About this exercise:
Select each line in the records below that contains the string "left".

-=-=-=-=-

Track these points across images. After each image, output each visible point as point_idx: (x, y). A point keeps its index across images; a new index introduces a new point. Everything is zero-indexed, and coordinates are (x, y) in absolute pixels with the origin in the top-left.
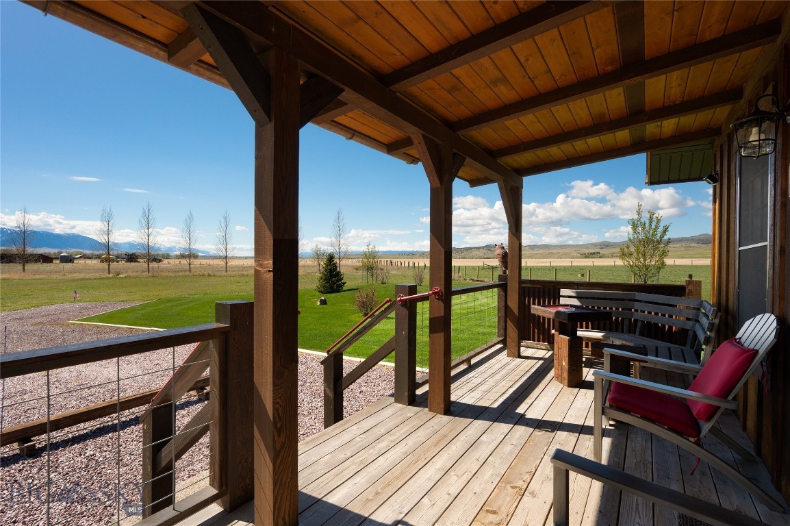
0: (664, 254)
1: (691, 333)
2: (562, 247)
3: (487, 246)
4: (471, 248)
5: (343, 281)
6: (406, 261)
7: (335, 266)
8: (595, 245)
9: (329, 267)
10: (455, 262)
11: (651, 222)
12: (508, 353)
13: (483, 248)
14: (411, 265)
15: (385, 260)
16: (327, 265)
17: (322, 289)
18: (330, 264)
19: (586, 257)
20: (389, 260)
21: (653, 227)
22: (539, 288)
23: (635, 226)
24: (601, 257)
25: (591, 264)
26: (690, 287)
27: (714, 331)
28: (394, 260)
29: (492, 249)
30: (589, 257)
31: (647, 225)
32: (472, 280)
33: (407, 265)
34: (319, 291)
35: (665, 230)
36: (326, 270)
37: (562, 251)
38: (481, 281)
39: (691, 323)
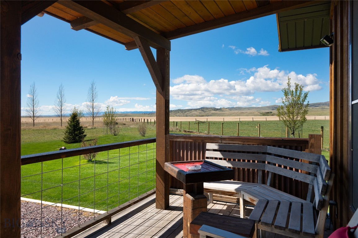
0: (306, 112)
1: (310, 187)
2: (249, 108)
3: (202, 108)
4: (191, 110)
5: (84, 134)
6: (142, 119)
7: (78, 122)
8: (269, 107)
9: (73, 123)
10: (172, 119)
11: (296, 91)
12: (156, 206)
13: (199, 109)
14: (146, 121)
15: (129, 118)
16: (71, 122)
17: (67, 140)
18: (74, 121)
19: (264, 115)
20: (131, 118)
21: (298, 94)
22: (191, 142)
23: (286, 94)
24: (272, 115)
25: (265, 120)
26: (312, 141)
27: (328, 193)
28: (135, 118)
29: (205, 110)
30: (265, 115)
31: (294, 92)
32: (185, 131)
33: (143, 121)
34: (65, 142)
35: (306, 96)
36: (70, 126)
37: (249, 111)
38: (191, 132)
39: (310, 177)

-=-=-=-=-

Written solution:
Track these points across images. After each image, output each visible point as point_idx: (x, y). A point keeps its index across images; a new index introduces a new point. Everything is zero-indexed, and coordinates are (x, y) in absolute pixels with the origin in the top-left.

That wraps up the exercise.